HCAHPS, HAIs, CDC, AORN & Other Fun Acronyms
Medical and hospital cleaning has become significantly more complex in the 21st Century. If your healthcare cleaning company isn’t equipped to meet modern demands, patient safety, staff confidence, HCAHPS scores, and your overall reputation can suffer.
Healthcare facilities today are seeing higher patient volumes, and while we know more about infection transmission than ever before, Healthcare-Associated Infections (HAIs) have become a major point of concern. Hospitals, clinics, surgical centers, providers, and even patients now closely monitor how well facilities prevent infection.
In 2000 alone, over 100,000 people died from HAIs—nearly 75% of which were considered preventable. As many facilities are now required to publish infection rates, patients and families are paying attention. Cleanliness is no longer cosmetic—it’s a critical factor in choosing a provider.
Do not let inadequate medical cleaning put patients, staff, or your reputation at risk.
Finding a Medical Cleaning Company That’s Truly Qualified—Not Just Interested in Your Business
Hospital cleaning and medical cleaning services require far more than general office cleaning skills. While many janitorial companies want to enter the medical market, only those with proper training, systems, and compliance knowledge can safely service hospitals, clinics, and ambulatory centers.
As new pathogens and more resistant viruses emerge, your building maintenance provider must be prepared—not simply willing—to meet the challenge.
How Is Hospital Cleaning More Challenging?
Healthcare-associated infections impact nearly 2 million people each year. A large percentage of these cases are preventable when proper infection control procedures are followed.
In an office setting, missed cleaning details may result in an unpleasant environment or the spread of common illnesses. In a hospital, poor cleaning can lead to severe complications—or even loss of life.
Even in medical office cleaning, compliance and safety are non-negotiable. Healthcare facilities have unique hazards, protocols, and regulations. If your Detroit commercial cleaning company doesn’t understand these requirements, they jeopardize:
- patient safety,
- staff safety,
- regulatory compliance,
- and your reputation.
Does Your Medical Cleaning Company Understand Healthcare Regulations?
The HCAHPS survey places real weight on environmental cleanliness, and poor scores can directly affect reimbursements.
Between HIPAA, HCAHPS, OSHA, CDC guidance, AORN best practices, and Bloodborne Pathogen training requirements, your medical cleaning provider must be fully aligned with regulatory and infection-control standards.
Your healthcare cleaning company should understand:
- basic microbiology,
- proper chemical usage,
- aseptic cleaning procedures,
- disinfection protocols,
- how to reduce HAIs through best practices.
Medical Facility Cleaning Standards Are Different—for Good Reason
True healthcare cleaning requires an understanding of aseptic technique, critical vs. non-critical cleaning, disinfectant dwell times, EPA-registered products, PPE requirements, and cleaning for health—not appearance.
Terminal cleaning is also essential for reducing pathogens on high-touch surfaces such as:
- light switches,
- remote controls,
- railings,
- tables,
- computer terminals,
- door handles.
These procedures directly impact infection control outcomes. There is no room for guesswork.
Are Your Janitorial Services Operating at a 21st-Century Standard?

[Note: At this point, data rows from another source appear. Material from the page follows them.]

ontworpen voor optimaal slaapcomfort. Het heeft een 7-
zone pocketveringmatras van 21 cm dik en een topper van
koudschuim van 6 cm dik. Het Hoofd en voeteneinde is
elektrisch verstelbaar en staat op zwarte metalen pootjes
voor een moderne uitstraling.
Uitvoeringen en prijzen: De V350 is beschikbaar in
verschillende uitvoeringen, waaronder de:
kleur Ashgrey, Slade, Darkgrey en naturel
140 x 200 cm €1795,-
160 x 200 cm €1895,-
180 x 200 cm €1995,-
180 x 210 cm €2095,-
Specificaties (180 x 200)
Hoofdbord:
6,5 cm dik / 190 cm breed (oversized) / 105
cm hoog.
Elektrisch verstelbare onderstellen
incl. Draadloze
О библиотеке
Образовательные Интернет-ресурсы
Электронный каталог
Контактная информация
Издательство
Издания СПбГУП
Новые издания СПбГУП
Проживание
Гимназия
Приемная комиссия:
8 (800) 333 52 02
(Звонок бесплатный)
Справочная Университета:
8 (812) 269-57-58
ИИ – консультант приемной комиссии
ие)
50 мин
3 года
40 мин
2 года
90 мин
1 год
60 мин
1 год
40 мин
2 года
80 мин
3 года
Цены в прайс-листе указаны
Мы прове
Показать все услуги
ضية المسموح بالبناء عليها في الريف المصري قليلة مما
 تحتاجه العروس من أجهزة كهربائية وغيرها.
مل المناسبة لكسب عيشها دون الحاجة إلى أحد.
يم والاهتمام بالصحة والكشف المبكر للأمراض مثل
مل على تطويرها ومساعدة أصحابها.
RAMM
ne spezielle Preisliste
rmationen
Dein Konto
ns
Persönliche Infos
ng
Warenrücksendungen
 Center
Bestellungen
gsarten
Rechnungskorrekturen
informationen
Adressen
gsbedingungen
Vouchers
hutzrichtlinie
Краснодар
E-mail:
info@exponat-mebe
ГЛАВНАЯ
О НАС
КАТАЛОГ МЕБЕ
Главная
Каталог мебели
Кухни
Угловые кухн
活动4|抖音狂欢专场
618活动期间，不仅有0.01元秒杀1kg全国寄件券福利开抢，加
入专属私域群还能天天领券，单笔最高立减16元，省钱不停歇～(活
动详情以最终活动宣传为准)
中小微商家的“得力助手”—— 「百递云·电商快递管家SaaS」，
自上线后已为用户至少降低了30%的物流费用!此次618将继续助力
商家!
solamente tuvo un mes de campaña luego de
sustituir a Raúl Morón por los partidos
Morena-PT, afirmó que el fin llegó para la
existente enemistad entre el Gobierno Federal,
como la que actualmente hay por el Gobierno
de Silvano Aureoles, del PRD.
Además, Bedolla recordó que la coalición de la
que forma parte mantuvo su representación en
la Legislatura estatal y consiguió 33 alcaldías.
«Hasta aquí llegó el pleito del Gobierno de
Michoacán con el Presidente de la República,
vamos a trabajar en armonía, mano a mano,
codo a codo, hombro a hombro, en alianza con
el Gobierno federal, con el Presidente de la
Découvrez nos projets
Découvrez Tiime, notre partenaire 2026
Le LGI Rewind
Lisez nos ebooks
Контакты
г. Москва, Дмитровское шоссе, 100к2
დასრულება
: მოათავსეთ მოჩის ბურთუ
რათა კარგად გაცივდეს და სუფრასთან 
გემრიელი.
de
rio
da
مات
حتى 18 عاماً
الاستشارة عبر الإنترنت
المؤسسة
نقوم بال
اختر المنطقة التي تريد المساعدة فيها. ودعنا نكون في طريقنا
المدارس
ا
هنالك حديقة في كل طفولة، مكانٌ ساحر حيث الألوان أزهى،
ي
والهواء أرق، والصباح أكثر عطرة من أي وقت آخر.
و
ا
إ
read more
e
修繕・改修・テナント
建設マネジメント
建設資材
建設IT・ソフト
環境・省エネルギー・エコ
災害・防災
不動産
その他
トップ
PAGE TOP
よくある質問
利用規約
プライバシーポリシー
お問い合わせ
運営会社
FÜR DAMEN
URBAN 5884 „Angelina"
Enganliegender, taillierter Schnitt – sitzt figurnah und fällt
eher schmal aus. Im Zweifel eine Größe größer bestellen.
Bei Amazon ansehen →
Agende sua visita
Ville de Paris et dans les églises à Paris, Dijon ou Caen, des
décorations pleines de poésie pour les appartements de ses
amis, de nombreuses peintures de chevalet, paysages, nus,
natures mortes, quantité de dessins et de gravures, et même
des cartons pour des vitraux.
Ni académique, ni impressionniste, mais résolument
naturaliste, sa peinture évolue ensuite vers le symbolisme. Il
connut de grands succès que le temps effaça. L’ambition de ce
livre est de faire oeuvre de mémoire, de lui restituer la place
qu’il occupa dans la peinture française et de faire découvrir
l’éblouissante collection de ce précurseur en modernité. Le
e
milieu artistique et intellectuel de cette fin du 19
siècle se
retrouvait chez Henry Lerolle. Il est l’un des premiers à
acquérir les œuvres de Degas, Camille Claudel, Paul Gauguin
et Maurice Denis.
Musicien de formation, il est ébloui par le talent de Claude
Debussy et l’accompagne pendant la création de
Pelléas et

Modern healthcare environments demand that janitorial companies fully understand their role in preventing the spread of HAIs. Whether you manage a hospital, outpatient facility, medical office, or surgical center, your cleaning provider must be firmly grounded in:
- current science,
- regulatory expectations,
- infection-control best practices.
Choosing a qualified medical cleaning provider requires deeper due diligence than general office cleaning. Ask for documentation of training programs, healthcare-specific certifications, and evidence of competency.
Let Professional Certifications Like CIMS Protect You from Substandard Providers
Just as clinicians gain certifications to demonstrate competency, custodial and medical cleaning companies can earn industry credentials—most notably the CIMS (Cleaning Industry Management Standard).
CIMS certification signals:
- mastery of industry best practices,
- robust systems and processes,
- commitment to training and innovation,
- quality management and accountability.
For Facility Managers, CIMS is a shortcut to identifying cleaning contractors who already meet the standards needed for safe, compliant, and effective healthcare cleaning.
CIMS allows you to skip the guesswork and move directly to evaluating qualified providers with the confidence that they operate at a higher, proven level.